Search term "Hans": please copy every line of the records below that contains it.

[Extracted records Boundary: Start]

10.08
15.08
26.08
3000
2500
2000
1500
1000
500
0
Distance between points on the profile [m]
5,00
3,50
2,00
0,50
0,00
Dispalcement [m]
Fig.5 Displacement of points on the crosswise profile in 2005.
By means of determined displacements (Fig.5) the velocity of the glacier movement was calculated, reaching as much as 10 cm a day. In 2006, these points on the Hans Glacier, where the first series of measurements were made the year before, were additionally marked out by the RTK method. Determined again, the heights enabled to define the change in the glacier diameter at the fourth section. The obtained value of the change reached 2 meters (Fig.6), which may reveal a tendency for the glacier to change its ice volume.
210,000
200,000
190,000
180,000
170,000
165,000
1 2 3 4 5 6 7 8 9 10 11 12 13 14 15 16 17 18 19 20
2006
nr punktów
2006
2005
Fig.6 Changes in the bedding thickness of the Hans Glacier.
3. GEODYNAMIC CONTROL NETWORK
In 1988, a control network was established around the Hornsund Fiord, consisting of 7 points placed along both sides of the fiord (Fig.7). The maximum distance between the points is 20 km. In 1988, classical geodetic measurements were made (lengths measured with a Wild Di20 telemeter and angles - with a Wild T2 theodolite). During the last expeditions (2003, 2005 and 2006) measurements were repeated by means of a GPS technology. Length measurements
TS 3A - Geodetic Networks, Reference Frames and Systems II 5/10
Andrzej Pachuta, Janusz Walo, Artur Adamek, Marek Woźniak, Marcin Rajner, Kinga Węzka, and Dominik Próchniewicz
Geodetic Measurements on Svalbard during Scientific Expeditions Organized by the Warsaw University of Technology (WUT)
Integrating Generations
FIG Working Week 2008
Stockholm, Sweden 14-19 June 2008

[Extracted records Boundary: End]

▶ _Solved problem_:
By means of determined displacements (Fig.5) the velocity of the glacier movement was calculated, reaching as much as 10 cm a day. In 2006, these points on the Hans Glacier, where the first series of measurements were made the year before, were additionally marked out by the RTK method. Determined again, the heights enabled to define the change in the glacier diameter at the fourth section. The obtained value of the change reached 2 meters (Fig.6), which may reveal a tendency for the glacier to change its ice volume.
Fig.6 Changes in the bedding thickness of the Hans Glacier.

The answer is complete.